This is almost sheer Velikovsky. At http://phys.org/print387788915.html … the headline is, did a burning oil spill wipe out the dinosaurs. It seemed to me at first the author of the study had read Velikovsky's Worlds in Collision in another life (when he was a student perhaps) and it had got lodged in a a deep recess inside his head, only later re-emerging with the author unaware of W in C. Burning oil fires were a peculiarity of Velikovsky's Exodus catastrophe – what is the chances of  the same idea occurring in two different points of time by two different sets of people.

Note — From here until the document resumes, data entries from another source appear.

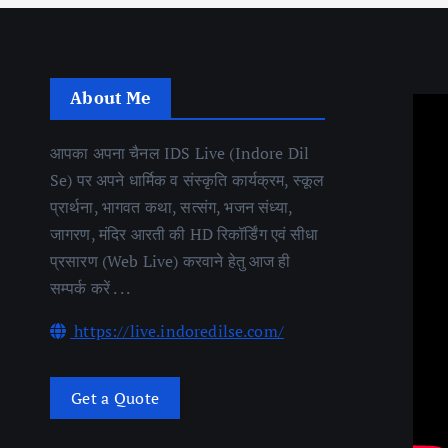
About Me
आपका अपना चैनल IDS Live (Indore Dil
Se) पर अपने धार्मिक व संस्कृति कार्यक्रम, स्कूल
प्रार्थना, भागवत कथा, सत्संग, भजन संध्या,
जागरण, मंदिर आरती की HD रिकॉर्डिंग एवं सीधा
प्रसारण (Web Live) करवाने हेतु आज ही
सम्पर्क करें . . .
https://live.indoredilse.com/
Get a Quote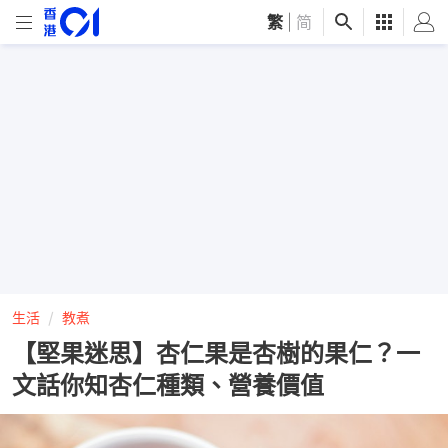
繁
|
简
生活
教煮
【堅果迷思】杏仁果是杏樹的果仁？一
文話你知杏仁種類、營養價值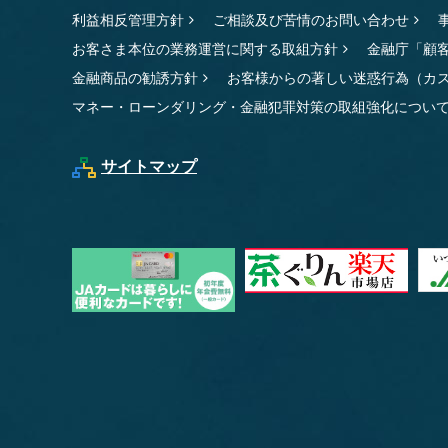
利益相反管理方針
ご相談及び苦情のお問い合わせ
お客さま本位の業務運営に関する取組方針
金融庁「顧
金融商品の勧誘方針
お客様からの著しい迷惑行為（カ
マネー・ローンダリング・金融犯罪対策の取組強化につい
サイトマップ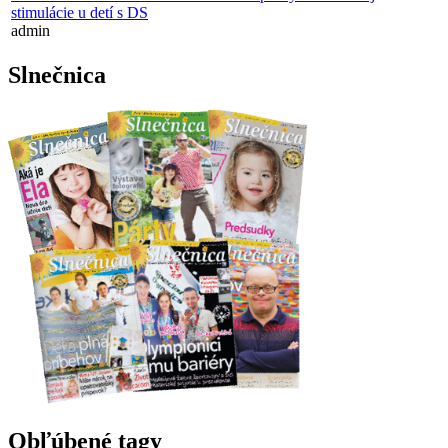
stimulácie u detí s DS
admin
Slnečnica
Obľúbené tagy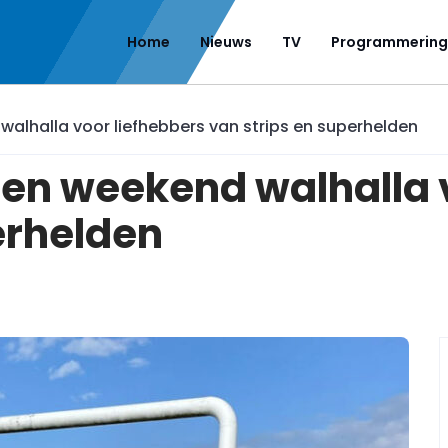
Home
Nieuws
TV
Programmering
walhalla voor liefhebbers van strips en superhelden
pen weekend walhalla 
erhelden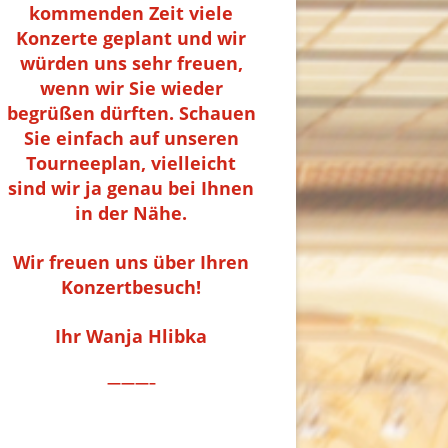
kommenden Zeit viele
Konzerte geplant und wir
würden uns sehr freuen,
wenn wir Sie wieder
begrüßen dürften. Schauen
Sie einfach auf unseren
Tourneeplan, vielleicht
sind wir ja genau bei Ihnen
in der Nähe.
Wir freuen uns über Ihren
Konzertbesuch!
Ihr Wanja Hlibka
———–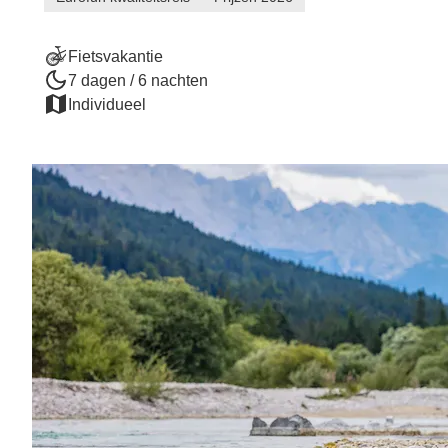
Fietsvakantie
7 dagen / 6 nachten
Individueel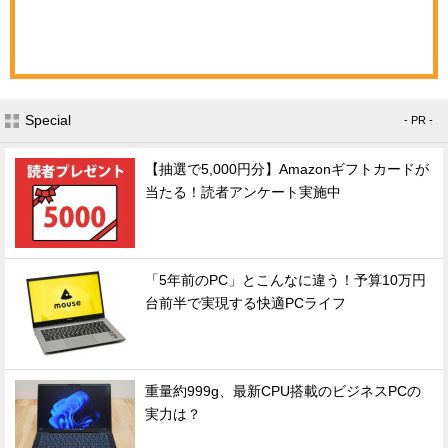
Special
- PR -
【抽選で5,000円分】Amazonギフトカードが
当たる！読者アンケート実施中
「5年前のPC」とこんなに違う！予算10万円
台前半で実現する快適PCライフ
重量約999g、最新CPU搭載のビジネスPCの
実力は？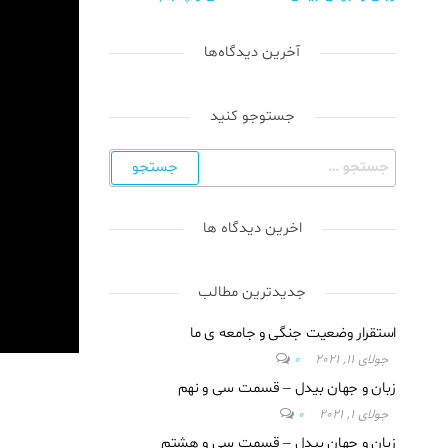
آخرین دیدگاه‌ها
جستوجو کنید
اخرین دیدگاه ها
جدیدترین مطالب
استقرار وضعیت جنگی و جامعه ی ما
جولای 11, 2021
0
زبان و جهان بیدل – قسمت سی و نهم
جولای 1, 2021
0
زبان و جهان بیدل – قسمت سی و هشتم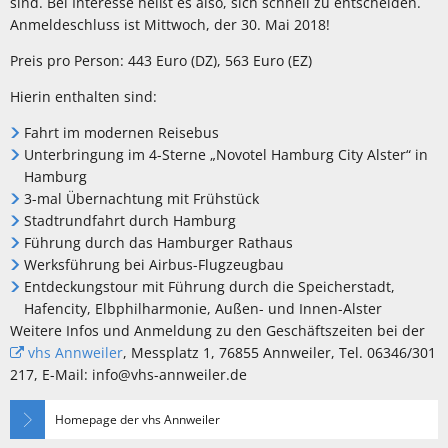
sind. Bei Interesse heißt es also, sich schnell zu entscheiden.
Anmeldeschluss ist Mittwoch, der 30. Mai 2018!
Preis pro Person: 443 Euro (DZ), 563 Euro (EZ)
Hierin enthalten sind:
Fahrt im modernen Reisebus
Unterbringung im 4-Sterne „Novotel Hamburg City Alster“ in
Hamburg
3-mal Übernachtung mit Frühstück
Stadtrundfahrt durch Hamburg
Führung durch das Hamburger Rathaus
Werksführung bei Airbus-Flugzeugbau
Entdeckungstour mit Führung durch die Speicherstadt,
Hafencity, Elbphilharmonie, Außen- und Innen-Alster
Weitere Infos und Anmeldung zu den Geschäftszeiten bei der
vhs Annweiler
, Messplatz 1, 76855 Annweiler, Tel. 06346/301
217, E-Mail: info@vhs-annweiler.de
Homepage der vhs Annweiler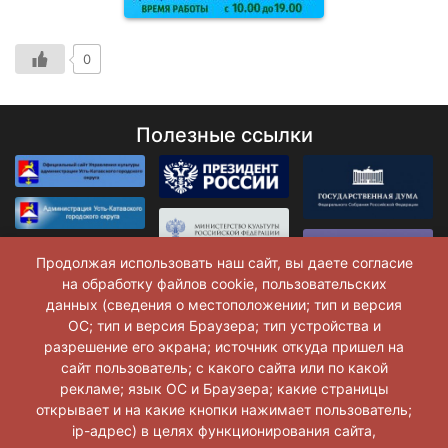
0
Полезные ссылки
Продолжая использовать наш сайт, вы даете согласие
на обработку файлов cookie, пользовательских
данных (сведения о местоположении; тип и версия
ОС; тип и версия Браузера; тип устройства и
разрешение его экрана; источник откуда пришел на
сайт пользователь; с какого сайта или по какой
рекламе; язык ОС и Браузера; какие страницы
открывает и на какие кнопки нажимает пользователь;
ip-адрес) в целях функционирования сайта,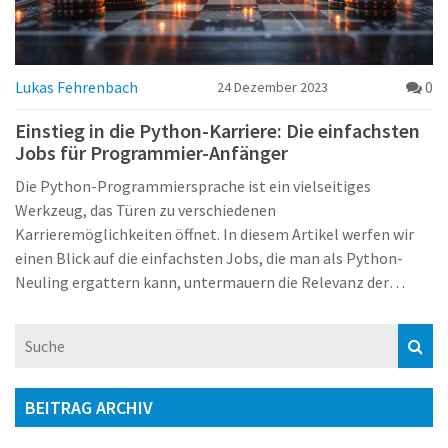
Lukas Fehrenbach
0
24 Dezember 2023
Einstieg in die Python-Karriere: Die einfachsten
Jobs für Programmier-Anfänger
Die Python-Programmiersprache ist ein vielseitiges
Werkzeug, das Türen zu verschiedenen
Karrieremöglichkeiten öffnet. In diesem Artikel werfen wir
einen Blick auf die einfachsten Jobs, die man als Python-
Neuling ergattern kann, untermauern die Relevanz der
Sprache in der Industrie und geben praktische Tipps, wie man
erfolgreich in die Python-Welt einsteigt. Vom Junior
Developer bis zum Automatisierungsspezialisten, wir decken
ein breites Spektrum an Einstiegsrollen ab und beleuchten,
was diese Jobs ausmacht und wie man sich darauf
BEITRAG ARCHIV
vorbereiten kann.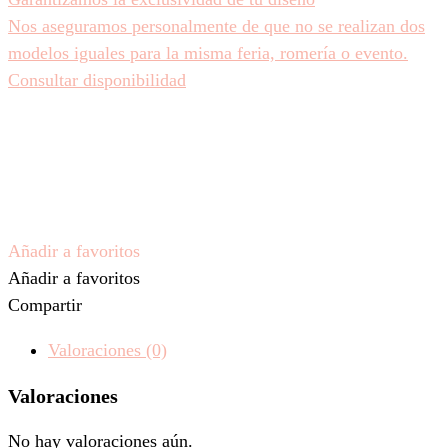
Nos aseguramos personalmente de que no se realizan dos
modelos iguales para la misma feria, romería o evento.
Consultar disponibilidad
Añadir a favoritos
Añadir a favoritos
Compartir
Valoraciones (0)
Valoraciones
No hay valoraciones aún.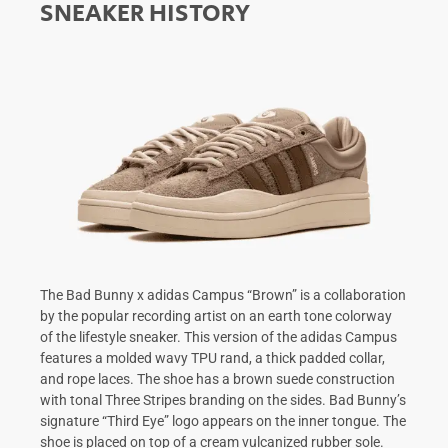
SNEAKER HISTORY
The Bad Bunny x adidas Campus “Brown” is a collaboration
by the popular recording artist on an earth tone colorway
of the lifestyle sneaker. This version of the adidas Campus
features a molded wavy TPU rand, a thick padded collar,
and rope laces. The shoe has a brown suede construction
with tonal Three Stripes branding on the sides. Bad Bunny’s
signature “Third Eye” logo appears on the inner tongue. The
shoe is placed on top of a cream vulcanized rubber sole.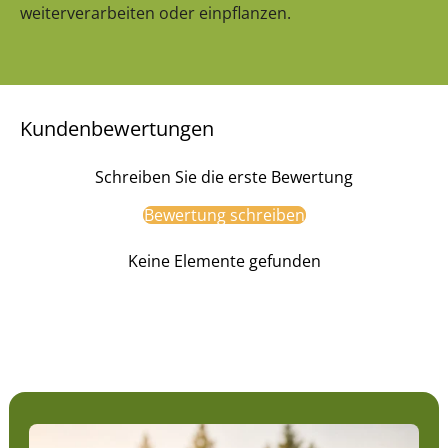
weiterverarbeiten oder einpflanzen.
Kundenbewertungen
Schreiben Sie die erste Bewertung
Bewertung schreiben
Keine Elemente gefunden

A new study by Kunio Kaihu and team was published in Science Reports this month and it suggests the K/T boundary event (involving an asteroid or comet slamming into the Gulf of Mexico) produced lots of soot. This has generally been interpreted as soot from landscape fires caused by excess heat as the object sheered through the gases of our atmosphere. Apparently chemical analysis seems to show the soot was derived from hydrocarbons – as in crude oil. However, it is at this point the study diverges from Velikovsky as the asteroid strike site in Yucatan is surrounded by rich oil reserves – such as Venezuela and Texas and a large offshore Mexican oil field just down the road from Chicxulub. Unlike Velikovsky who pictured burning oil descending out of the sky, raining fire like napalm on the world below, the new study has the oil having an origin in the Earth itself. The BP Deepwater Horizon oil spill leaked 4.9 million barrels from just a tiny hole in the floor of the Caribbean – the Chicxulub crater is 180km across. The heat and violence of the impact would have instantly ignited oil, they go on, , creating clouds of black soot that blocked out as much as 50 per cent of sunlight. This means firstly that temperatures would have plummeted – instantaneously, and would also have affected plant growth and therefore food sources.